Thanks to the Klondike Gold Rush and expanding Asian trade, Seattle prospered for the next 20 years. Its population nearly doubled to 80,000 in 1900, and then tripled to 240,000 over the following decade. The town celebrated the seemingly endless boom in 1909 with its first world's fair, the Alaska-Yukon-Pacific Exposition on the UW campus.

Soaring and Sinking with Boeing

Growth continued at a somewhat cooler pace through World War I and the 1920s. Then the stock market tanked in October 1929, and Seattle followed it down the drain. Population growth stagnated at around 365,000 in the 1930s, and thousands of unemployed workers camped a shantytown called "Hooverville" on the site of an idled shipyard south of Pioneer Square. A new building would not rise in downtown Seattle for another 30 years.

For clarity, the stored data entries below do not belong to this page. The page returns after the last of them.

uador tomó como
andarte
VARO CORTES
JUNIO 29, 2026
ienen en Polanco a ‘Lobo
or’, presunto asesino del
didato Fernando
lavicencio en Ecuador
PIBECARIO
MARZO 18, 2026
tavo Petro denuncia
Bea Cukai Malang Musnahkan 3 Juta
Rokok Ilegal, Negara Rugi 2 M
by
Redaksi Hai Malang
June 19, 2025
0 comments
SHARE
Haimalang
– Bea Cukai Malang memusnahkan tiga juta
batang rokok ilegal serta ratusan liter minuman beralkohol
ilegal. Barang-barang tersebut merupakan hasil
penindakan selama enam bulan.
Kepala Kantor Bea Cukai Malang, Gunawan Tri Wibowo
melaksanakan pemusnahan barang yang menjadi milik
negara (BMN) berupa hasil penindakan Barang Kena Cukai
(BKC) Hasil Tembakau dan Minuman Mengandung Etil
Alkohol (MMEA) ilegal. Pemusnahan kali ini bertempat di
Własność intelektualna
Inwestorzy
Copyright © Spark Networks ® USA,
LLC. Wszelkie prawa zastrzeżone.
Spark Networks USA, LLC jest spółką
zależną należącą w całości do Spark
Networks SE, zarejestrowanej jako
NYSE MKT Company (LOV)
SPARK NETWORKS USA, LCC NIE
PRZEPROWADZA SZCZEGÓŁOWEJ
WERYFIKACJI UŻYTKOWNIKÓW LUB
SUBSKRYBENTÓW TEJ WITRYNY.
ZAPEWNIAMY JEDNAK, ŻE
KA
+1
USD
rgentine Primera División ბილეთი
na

World War II jumpstarted the economy but at a terrible price -- thousands of deaths and the internment of the nation's second largest Japanese American communities. Boeing was the biggest local winner, and it applied the Cold War technology of jet bombers to revolutionize airline travel. Thanks in large part to Boeing's expanding workforce, population growth resumed in the 1950s and spread into burgeoning suburbs. Seattle celebrated good times and a bright future with a second world's fair, the Century 21 Exposition, in 1962.

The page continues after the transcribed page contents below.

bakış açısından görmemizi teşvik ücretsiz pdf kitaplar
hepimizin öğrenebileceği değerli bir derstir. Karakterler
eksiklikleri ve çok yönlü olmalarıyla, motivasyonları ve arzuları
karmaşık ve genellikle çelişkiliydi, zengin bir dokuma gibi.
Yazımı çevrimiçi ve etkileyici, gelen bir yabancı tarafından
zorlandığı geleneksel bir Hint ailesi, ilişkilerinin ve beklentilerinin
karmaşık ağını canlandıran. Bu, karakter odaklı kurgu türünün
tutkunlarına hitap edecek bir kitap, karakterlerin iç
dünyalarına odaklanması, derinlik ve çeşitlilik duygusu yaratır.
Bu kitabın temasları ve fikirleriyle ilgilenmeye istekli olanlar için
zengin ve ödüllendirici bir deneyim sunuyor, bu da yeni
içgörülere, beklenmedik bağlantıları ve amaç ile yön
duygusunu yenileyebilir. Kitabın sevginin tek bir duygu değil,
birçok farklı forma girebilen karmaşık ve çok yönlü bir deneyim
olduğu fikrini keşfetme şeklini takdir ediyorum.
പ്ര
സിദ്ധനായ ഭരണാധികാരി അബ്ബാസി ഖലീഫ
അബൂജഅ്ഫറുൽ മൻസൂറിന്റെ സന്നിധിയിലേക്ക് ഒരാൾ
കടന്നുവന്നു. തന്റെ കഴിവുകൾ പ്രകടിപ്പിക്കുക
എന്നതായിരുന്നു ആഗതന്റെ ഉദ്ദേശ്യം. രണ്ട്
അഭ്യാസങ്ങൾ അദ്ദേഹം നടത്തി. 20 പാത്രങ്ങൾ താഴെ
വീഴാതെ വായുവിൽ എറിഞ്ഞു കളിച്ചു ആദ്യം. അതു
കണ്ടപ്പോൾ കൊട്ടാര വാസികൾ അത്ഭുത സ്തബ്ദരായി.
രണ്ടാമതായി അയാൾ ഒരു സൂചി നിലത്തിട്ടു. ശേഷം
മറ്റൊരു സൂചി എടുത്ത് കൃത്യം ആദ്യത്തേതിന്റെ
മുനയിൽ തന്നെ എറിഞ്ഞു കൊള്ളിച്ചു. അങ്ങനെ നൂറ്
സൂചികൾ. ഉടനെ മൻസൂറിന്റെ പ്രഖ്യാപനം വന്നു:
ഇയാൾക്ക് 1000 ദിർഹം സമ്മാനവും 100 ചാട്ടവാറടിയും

But nothing lasts forever. Boeing was buffeted during the mid-1960s by the loss of several crucial defense contracts, and it launched its new 747 Jumbo Jet just as the air went out of the airline industry. The company shed more than 60,000 workers during the ensuing "Boeing Bust," and when a Sea-Tac billboard teased, "Will the last person leaving Seattle please turn out the lights" in April 1971, nobody laughed.

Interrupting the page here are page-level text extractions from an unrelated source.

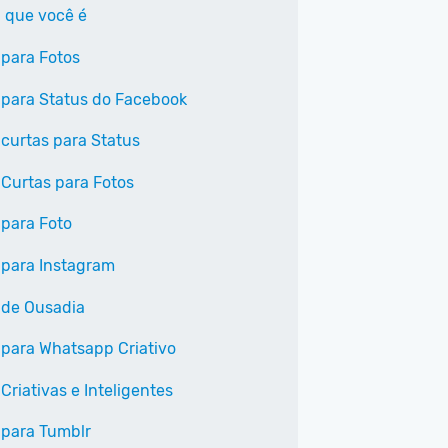
 que você é
 para Fotos
 para Status do Facebook
 curtas para Status
 Curtas para Fotos
 para Foto
 para Instagram
 de Ousadia
 para Whatsapp Criativo
Criativas e Inteligentes
 para Tumblr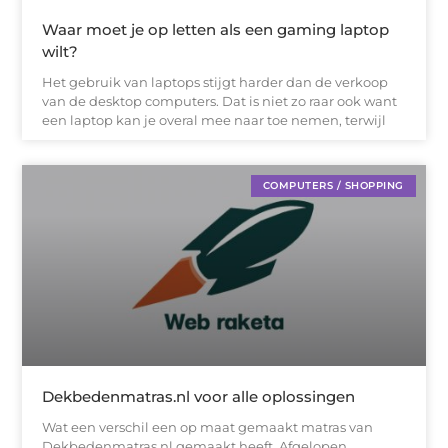
Waar moet je op letten als een gaming laptop
wilt?
Het gebruik van laptops stijgt harder dan de verkoop
van de desktop computers. Dat is niet zo raar ook want
een laptop kan je overal mee naar toe nemen, terwijl
COMPUTERS / SHOPPING
Dekbedenmatras.nl voor alle oplossingen
Wat een verschil een op maat gemaakt matras van
Dekbedenmatras.nl gemaakt heeft. Afgelopen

A lot of people did leave Seattle during the bust. The city's population dropped from 565,000 in 1965 to under half a million by 1980, but the larger metropolitan area continued to grow, permanently tipping the balance of regional power. After their white-knuckle ride with Boeing, business and government leaders vowed to diversify the local economy by attracting new and different businesses. Among these, a little software firm called Micro-soft relocated from Albuquerque to the Eastside in 1978.

The region's economic strategy has in fact helped to cushion the area against the ups and downs of the past quarter of a century. Some might argue that it has worked too well, for growth is now the cause of most of our social and environmental complaints. There is an alternative, of course, but do we really want to go there again?